§ **Work to be completed**
What you return must match the records exactly, except that the pictures are gone.

§ **Records for the task**
========================================

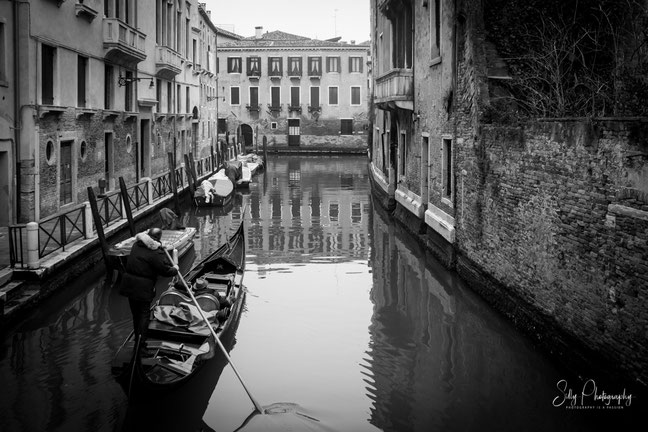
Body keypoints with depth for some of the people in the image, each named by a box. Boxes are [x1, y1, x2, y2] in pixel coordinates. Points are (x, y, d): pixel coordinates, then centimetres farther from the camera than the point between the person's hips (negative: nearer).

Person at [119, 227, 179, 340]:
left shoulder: (136, 245, 6)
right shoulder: (156, 252, -17)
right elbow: (165, 270, -15)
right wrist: (175, 269, 5)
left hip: (129, 285, 7)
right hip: (143, 288, -7)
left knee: (135, 313, 18)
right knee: (144, 314, 5)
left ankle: (137, 338, 28)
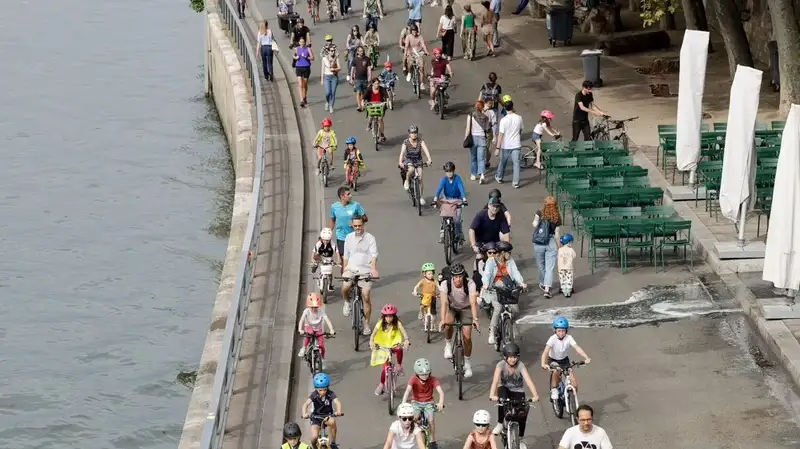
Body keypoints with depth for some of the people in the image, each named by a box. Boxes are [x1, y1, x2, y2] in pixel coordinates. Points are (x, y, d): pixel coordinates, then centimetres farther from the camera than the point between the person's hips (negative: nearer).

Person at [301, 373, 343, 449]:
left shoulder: (330, 394, -17)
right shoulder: (314, 394, -17)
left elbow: (337, 402, -33)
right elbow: (306, 404, -30)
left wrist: (338, 411, -55)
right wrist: (304, 414, -51)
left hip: (328, 417, 0)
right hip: (316, 418, 0)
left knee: (332, 421, -36)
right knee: (314, 437, -23)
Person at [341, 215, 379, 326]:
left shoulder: (370, 238, -3)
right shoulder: (349, 237, 9)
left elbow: (374, 255, -14)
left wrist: (373, 269, -30)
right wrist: (344, 270, 14)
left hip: (365, 270, -2)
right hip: (351, 268, 2)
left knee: (366, 297, -6)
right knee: (345, 287, -28)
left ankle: (366, 325, 7)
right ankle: (347, 302, 7)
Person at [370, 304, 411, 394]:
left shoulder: (397, 323, -16)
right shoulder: (380, 323, -14)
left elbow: (404, 332, -29)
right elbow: (373, 333, -24)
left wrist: (406, 341, -49)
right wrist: (371, 342, -43)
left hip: (395, 345, -1)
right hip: (384, 346, 1)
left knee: (399, 350, -36)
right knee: (385, 366, -5)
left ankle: (399, 366, -9)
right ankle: (381, 385, 15)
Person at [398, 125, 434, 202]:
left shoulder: (420, 141, -14)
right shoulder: (406, 142, -17)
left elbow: (425, 149, -27)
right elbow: (402, 152, -29)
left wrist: (429, 159, -44)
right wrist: (400, 162, -46)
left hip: (418, 160, 2)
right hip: (408, 160, -2)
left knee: (420, 177, -10)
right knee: (411, 169, -35)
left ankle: (421, 196, 2)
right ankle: (406, 181, -4)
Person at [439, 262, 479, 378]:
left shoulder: (470, 284, -29)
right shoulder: (445, 284, -28)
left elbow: (473, 302, -38)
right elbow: (444, 302, -37)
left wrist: (475, 319, -52)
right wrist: (443, 320, -51)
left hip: (465, 308, 0)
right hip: (451, 308, 0)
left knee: (467, 337, -8)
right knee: (448, 323, -33)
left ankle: (468, 364, 12)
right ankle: (448, 345, -5)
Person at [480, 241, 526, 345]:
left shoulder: (510, 262, 8)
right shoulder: (491, 262, -4)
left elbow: (516, 273, -4)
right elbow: (486, 274, -18)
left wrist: (522, 283, -23)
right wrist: (486, 285, -38)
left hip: (507, 289, 4)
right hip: (494, 289, -4)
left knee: (515, 309, -15)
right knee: (498, 307, -27)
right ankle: (491, 333, -18)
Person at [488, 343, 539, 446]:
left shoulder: (520, 365, -20)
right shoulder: (501, 365, -20)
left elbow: (528, 380, -32)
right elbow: (495, 380, -34)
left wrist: (535, 395, -48)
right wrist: (492, 395, -51)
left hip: (518, 392, 0)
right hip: (506, 390, 0)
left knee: (522, 414, -18)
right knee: (502, 391, -36)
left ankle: (520, 439, 8)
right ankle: (500, 424, -21)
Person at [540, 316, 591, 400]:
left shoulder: (569, 338, -20)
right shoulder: (553, 339, -26)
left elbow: (577, 348, -31)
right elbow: (546, 351, -37)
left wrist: (586, 358, -47)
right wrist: (543, 364, -55)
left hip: (564, 360, 2)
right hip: (553, 360, -2)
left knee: (574, 379, -16)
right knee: (556, 372, -34)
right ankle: (554, 390, -12)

========================================

§ **Written solution**
Body keypoints with depth for some of the people in the image, each named by a box. Boxes are [x1, y1, x2, y2] in pixel coordinates. Points are (x, y, d): pixel coordinates, then centimetres farther from the camera than the point between the person's hips (negative: nearer).

Person at [119, 227, 179, 340]:
left shoulder: (136, 245, 6)
right shoulder: (156, 252, -17)
right elbow: (165, 270, -15)
right wrist: (175, 269, 5)
left hip: (129, 285, 7)
right hip: (143, 288, -7)
left knee: (135, 313, 18)
right knee: (144, 314, 5)
left ankle: (137, 338, 28)
Body keypoints with depth for some of the people in the image, each named by a box. Boxes are [x1, y1, x2, y2] in pixel coordinates. Points are (x, y, d): pixel coordinates, then centimetres farther from the camera than the point between the person's hips (negative: nearer).

Person at [301, 373, 343, 449]:
left shoulder: (330, 394, -17)
right shoulder: (314, 394, -17)
left elbow: (337, 402, -33)
right elbow: (306, 404, -30)
left wrist: (338, 411, -55)
right wrist: (304, 414, -51)
left hip: (328, 417, 0)
right hip: (316, 418, 0)
left knee: (332, 421, -36)
right knee: (314, 437, -23)
Person at [341, 215, 379, 326]:
left shoulder: (370, 238, -3)
right shoulder: (349, 237, 9)
left elbow: (374, 255, -14)
left wrist: (373, 269, -30)
right wrist: (344, 270, 14)
left hip: (365, 270, -2)
right hip: (351, 268, 2)
left knee: (366, 297, -6)
right knee: (345, 287, -28)
left ankle: (366, 325, 7)
right ankle: (347, 302, 7)
Person at [370, 304, 411, 394]:
left shoulder: (397, 323, -16)
right shoulder: (380, 323, -14)
left elbow: (404, 332, -29)
right elbow: (373, 333, -24)
left wrist: (406, 341, -49)
right wrist: (371, 342, -43)
left hip: (395, 345, -1)
right hip: (384, 346, 1)
left knee: (399, 350, -36)
right knee: (385, 366, -5)
left ankle: (399, 366, -9)
right ankle: (381, 385, 15)
Person at [398, 125, 434, 202]:
left shoulder: (420, 141, -14)
right shoulder: (406, 142, -17)
left elbow: (425, 149, -27)
right elbow: (402, 152, -29)
left wrist: (429, 159, -44)
right wrist: (400, 162, -46)
left hip: (418, 160, 2)
right hip: (408, 160, -2)
left knee: (420, 177, -10)
right knee: (411, 169, -35)
left ankle: (421, 196, 2)
right ankle: (406, 181, -4)
Person at [439, 262, 479, 378]:
left shoulder: (470, 284, -29)
right shoulder: (445, 284, -28)
left elbow: (473, 302, -38)
right elbow: (444, 302, -37)
left wrist: (475, 319, -52)
right wrist: (443, 320, -51)
left hip: (465, 308, 0)
right hip: (451, 308, 0)
left knee: (467, 337, -8)
right knee: (448, 323, -33)
left ankle: (468, 364, 12)
right ankle: (448, 345, -5)
Person at [480, 241, 526, 345]:
left shoulder: (510, 262, 8)
right shoulder: (491, 262, -4)
left elbow: (516, 273, -4)
right elbow: (486, 274, -18)
left wrist: (522, 283, -23)
right wrist: (486, 285, -38)
left hip: (507, 289, 4)
right hip: (494, 289, -4)
left knee: (515, 309, -15)
right knee: (498, 307, -27)
right ankle: (491, 333, -18)
Person at [488, 343, 539, 446]:
left shoulder: (520, 365, -20)
right shoulder: (501, 365, -20)
left elbow: (528, 380, -32)
right elbow: (495, 380, -34)
left wrist: (535, 395, -48)
right wrist: (492, 395, -51)
left hip: (518, 392, 0)
right hip: (506, 390, 0)
left knee: (522, 414, -18)
right knee: (502, 391, -36)
left ankle: (520, 439, 8)
right ankle: (500, 424, -21)
Person at [540, 316, 591, 400]:
left shoulder: (569, 338, -20)
right shoulder: (553, 339, -26)
left elbow: (577, 348, -31)
right elbow: (546, 351, -37)
left wrist: (586, 358, -47)
right wrist: (543, 364, -55)
left hip: (564, 360, 2)
right hip: (553, 360, -2)
left knee: (574, 379, -16)
right knee: (556, 372, -34)
right ankle: (554, 390, -12)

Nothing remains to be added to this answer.